2012: The Beginning

For every day of my life from July 7th, 2009 to December 31st, 2011, I wrote a blog. Every single day for almost two-and-a-half years was chronicled in some way, shape or form. It was an exercise designed to encourage me to write but, more often than not, it was the ONLY thing I wrote.

Sometimes it was interesting. Other times it was banal and barely worth a look, but in that sense it was definitely an honest representation of what it’s like to be a reasonably new comedian. It’s all there for you to see, and it’ll stay there, but I can’t keep doing it every day anymore. It’s too much work. Too much hassle. And not nearly interesting enough for you or me.

After getting home from my dad’s on New Year’s Day, I was almost two weeks behind on these things. I wanted to get to the end of the year, at least – even if that meant ending on the horribly odd number of 909 consecutive daily blogs, rather than pushing on to 1000 on April 1st 2012 or the third blog birthday a few months later – but it was a struggle from start to finish. I operated under the delusion that I would carry on into 2012, and as each day passed I made a note on my whiteboard about potential topics that seemed to be the most noteworthy events in my day.

‘Jan 1st: toilet on train,’ it said. ‘Jan 2nd: hoovering stairwell.’ Are these really the most noteworthy, write-about-able things I have for the first two days of a new calendar year? When I’m more up to date with this guff I tend to crack them out fairly quickly without too much thought – for better or worse – but now I was distilling this backlog into the most basic terms, I suddenly became aware of how repetitive this sort of thing can become. On January 3rd I spend all of my day playing a video game, so that was my topic. On the 4th, it was going to be about a dude at a supermarket till reeling off the names of the items I’d bought as he put them in a bag. Is that it? Is that my life?

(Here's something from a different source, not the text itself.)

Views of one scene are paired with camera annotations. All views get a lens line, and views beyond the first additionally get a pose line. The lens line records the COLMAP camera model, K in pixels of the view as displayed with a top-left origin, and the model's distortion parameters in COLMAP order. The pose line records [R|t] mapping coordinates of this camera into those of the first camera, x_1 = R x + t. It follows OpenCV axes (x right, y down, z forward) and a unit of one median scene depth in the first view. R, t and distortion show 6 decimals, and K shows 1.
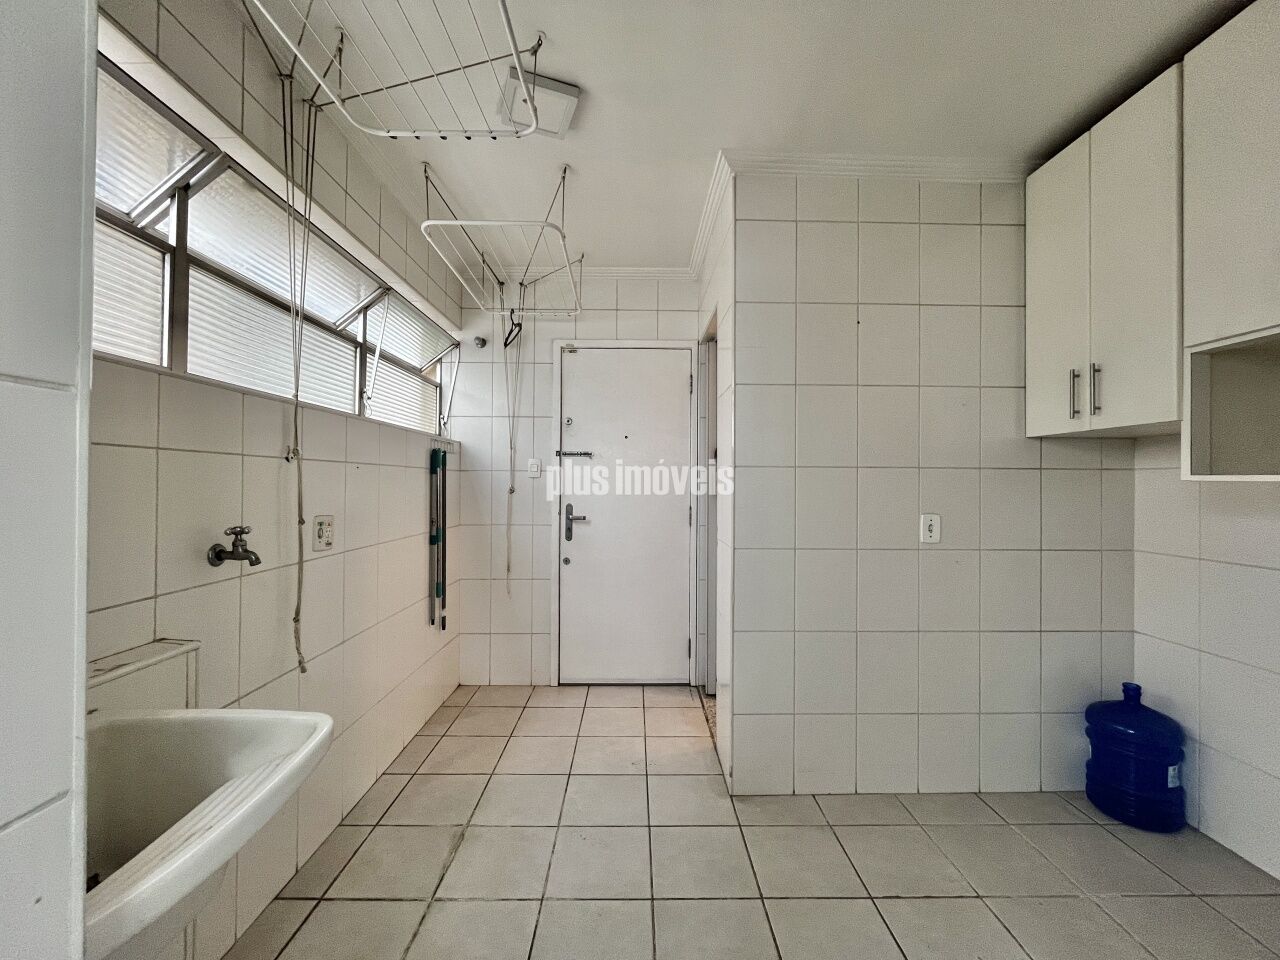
lens RADIAL K [[516.7, 0, 640.0], [0, 516.7, 480.0], [0, 0, 1]] dist [-0.003089, 0.000372]
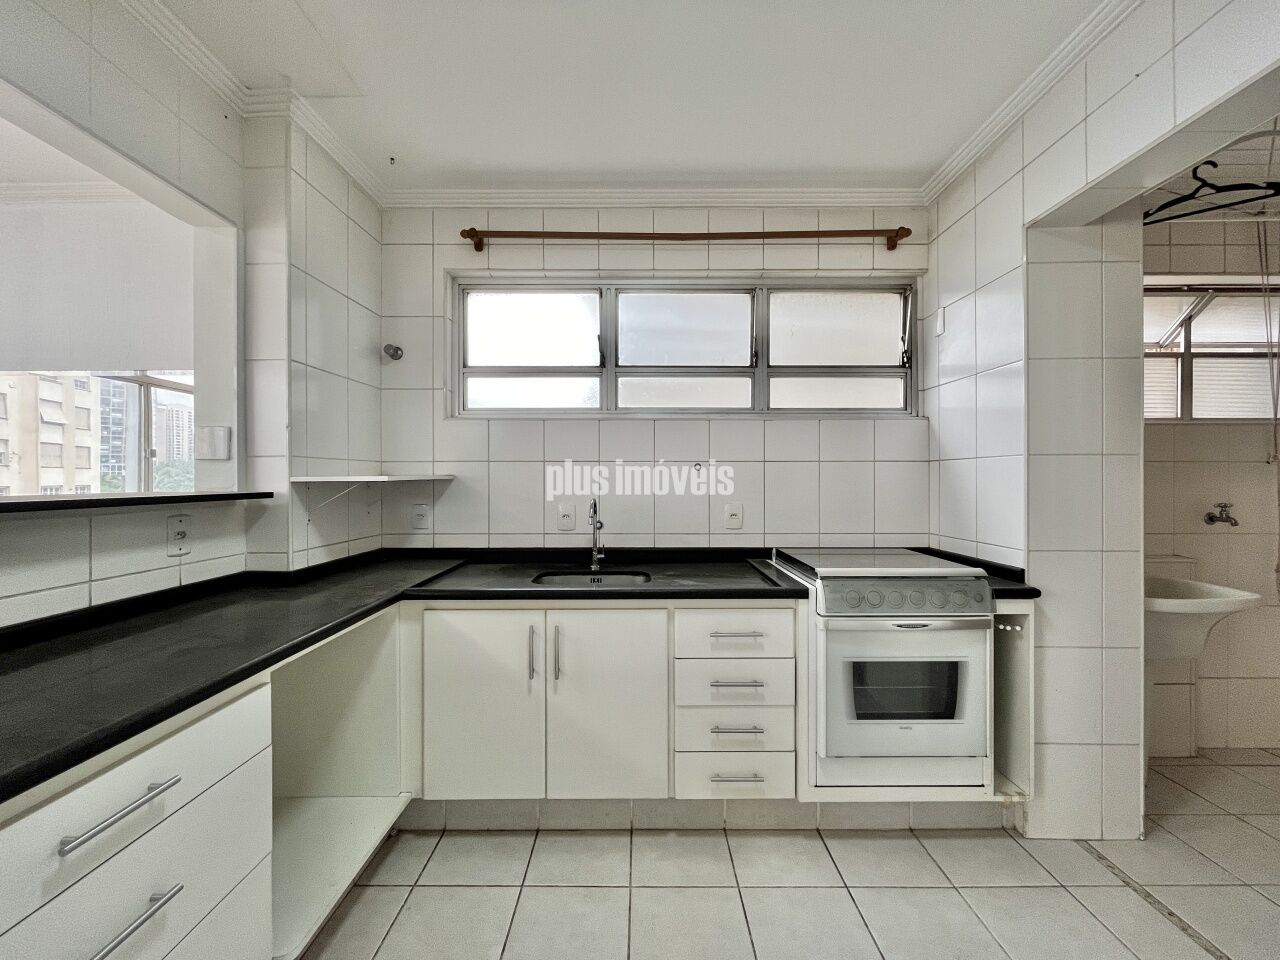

In truth, no, it’s not. I have a decent life at the moment. Sure, I’m struggling month-to-month to pay the bills, I’m frequently befuddled when comics who seem to offer nothing new skyrocket to success while I languish in a part time job, and I recently had an email from My Comedy Nemesis after my blog about him went a teensy bit viral and he read between the lines enough to confront me about it. For about half an hour I felt terribly guilty about it all because, much like during the show I saw that led to that blog, there were flashes of kindness and honesty in his email that made me feel a pang of affection for the bloke even if I really disliked the sort of thing he was doing on stage.

Eventually I realised I was mistaking guilt for hunger, so I had a Petit Filous and responded to his message. I’m pretty sure a line has been drawn under the affair after my fairly detailed reply about why I disagree with what he does and what exactly I didn’t like about his show and his on-stage persona hasn’t resulted in another message from him waiting in my inbox. We’ll have to wait and see.

Aside from these concerns, though, things are going okay. I like the gigs I’m doing, and I like the direction I’m going. It’d be nice to get more of them, but wouldn’t it always? The various worries related to taking something to the Edinburgh Fringe aren’t hanging over my head because I’m taking the year off. Rather than losing thousands of pounds in Scotland, I’ll try to make a bit of money by doing some work-in-progress shows at the Camden Fringe. Rather than spending August 17th 2012 in the Pleasance Courtyard, nursing a pint after a terrible hangover and fretting over low audience numbers, I’ll be getting married to the woman I love. A much better way to spend the day, don’t you think?

Let’s consider for a second that I was still trying to bash out a daily dose of nonsense long into 2012. It’s safe to say that my good lady-wife wouldn’t take kindly to me taking time out of our first few days of wedded bliss to write a fucking blog, and nor should she. Would you prefer to be quaffing cocktails on a beach or hunched over a laptop writing about how lovely it is to be quaffing cocktails on a beach? I’d plump for the former, personally, and I’d also hate to read about how lovely things are. If we go away for two weeks, that would be 14 days of nothing but pleasantness, and who the hell wants to read about that?

Conflict! Anger! Frustration! These are the things that made this nonsense worth checking in for. Happiness? Love? Affection? Pah. That stuff’s for me. You don’t need to know about it.

I’ll still tweet, of course. I’ll still write blogs. Not being tied to a daily routine (that I frequently fall behind on) means I can write about things on here with a bit more urgency. It means I’m more likely to finally put pen to paper on the tons of ideas that have sat untouched in a notebook for the last year or so. It gives me the opportunity to take a few weeks off for a honeymoon. Would you really begrudge me that much, dear reader?

Good. I should hope not.

Writing every day hasn’t always been easy, but it has often been fun. Long may that aspect of it continue – but on a much more informal basis, thank you very much.